Das war eine der Hymnen meiner Teenagerzeit, dargeboten von einer Gruppe namens Alphaville. Der so sehnsuchtsvoll vorgetragene Wunsch, forever young zu bleiben, entsprach genau dem damaligen Gefühl in uns. Wir wollten nie so werden wie alles, was so an alten Leuten um uns rum lief (also ab zwanzig aufwärts) und haben uns über alles kaputtgelacht, was diese Methusalems (-leme, -lemae, -lemii? Keine Ahnung.) taten, um sich das Leben ein bisschen kommodiger zu machen.
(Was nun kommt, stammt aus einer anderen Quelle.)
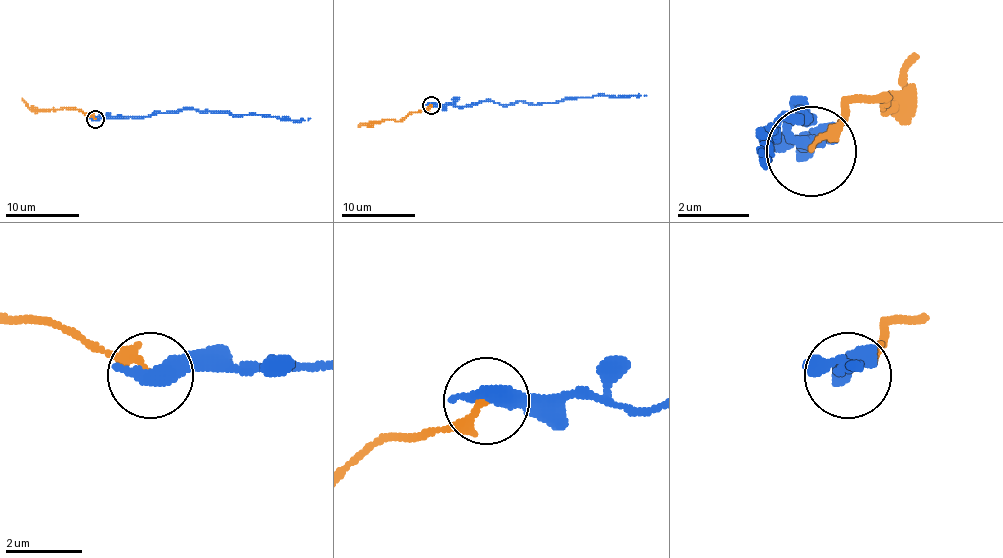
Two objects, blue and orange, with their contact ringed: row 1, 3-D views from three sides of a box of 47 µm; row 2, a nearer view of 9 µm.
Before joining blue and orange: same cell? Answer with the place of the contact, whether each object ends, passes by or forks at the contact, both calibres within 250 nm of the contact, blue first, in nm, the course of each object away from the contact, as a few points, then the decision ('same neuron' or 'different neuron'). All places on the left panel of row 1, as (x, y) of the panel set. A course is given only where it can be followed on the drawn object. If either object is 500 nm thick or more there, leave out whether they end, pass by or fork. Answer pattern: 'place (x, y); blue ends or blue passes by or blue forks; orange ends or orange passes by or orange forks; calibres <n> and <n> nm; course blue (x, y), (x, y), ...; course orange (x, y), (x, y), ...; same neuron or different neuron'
place (95, 119); calibres 550 and 220 nm; course blue (95, 118), (150, 116), (183, 109), (310, 118); course orange (95, 118), (64, 107), (35, 109), (22, 98); different neuron

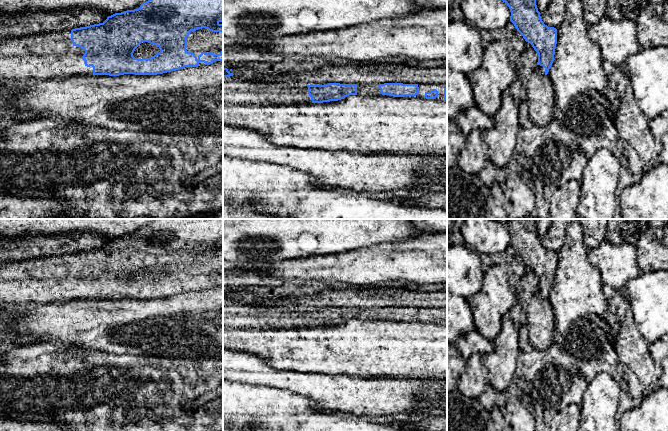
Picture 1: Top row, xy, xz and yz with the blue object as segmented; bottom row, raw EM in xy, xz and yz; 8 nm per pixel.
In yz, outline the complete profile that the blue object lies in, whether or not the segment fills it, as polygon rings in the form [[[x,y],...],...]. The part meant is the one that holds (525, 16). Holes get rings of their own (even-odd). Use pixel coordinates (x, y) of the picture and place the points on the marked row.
[[[502,0],[510,9],[510,21],[514,24],[517,31],[523,36],[526,42],[530,43],[538,54],[538,62],[535,72],[547,75],[554,61],[555,49],[557,44],[557,29],[548,27],[541,19],[536,0]]]

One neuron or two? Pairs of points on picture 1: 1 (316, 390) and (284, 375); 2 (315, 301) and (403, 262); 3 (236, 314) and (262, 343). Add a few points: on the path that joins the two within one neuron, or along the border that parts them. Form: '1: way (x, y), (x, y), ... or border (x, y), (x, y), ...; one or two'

Wir machten unsere eigenes Ding – das fing damit an, dass wir irgendwann den von Oma geschenkten teuren Scout-Tornister zuhause ließen und je nach Mentalität mit des Vaters altem Aktenkoffer oder einer von Mutters Einkaufstaschen zur Schule gingen. Unsere kulinarischen Eigenkreationen waren legendär – nie hätten wir zugegeben, dass das Wiener Schnitzel mit Nutella und Senf drauf scheußlich schmeckte, nein, wir haben es mit Pokerface runtergewürgt, den Kontrast zwischen süß und herzhaft über Gebühr gelobt – und hinterher die halbe Nacht im gekachelten Zimmer verbracht, weil uns kotzübel war. Und unsere modische Raffinesse erst – ganze Bücher könnte man drüber schreiben.

Apropos Mode – habt ihr das auch schon gesehen, wenn ihr dieser Tage so durch die Straßen geht? Interessanter neuer Jugendtrend, oder? Der Oberkörper ist mit Strickmütze, Wollschal und doppelt gesteppter Daunenjacke der Jahreszeit entsprechend ganz auf Schneeflöckchen, Weißröckchen – wann kommst du geschneit? eingerichtet, während knapp 1,70 m weiter unten die nur Sneaker Socks tragenden oder gar ganz nackten Füße in ihren Baumwoll-Sommerschuhen Aloha Ohé singen.

Hm… ich glaube, da freue ich mich doch lieber auf When I’m Sixty-Four, auf der Heizung vorgewärmte Stricksocken und Wärmflasche im Bett. Forever young… Bloß nicht!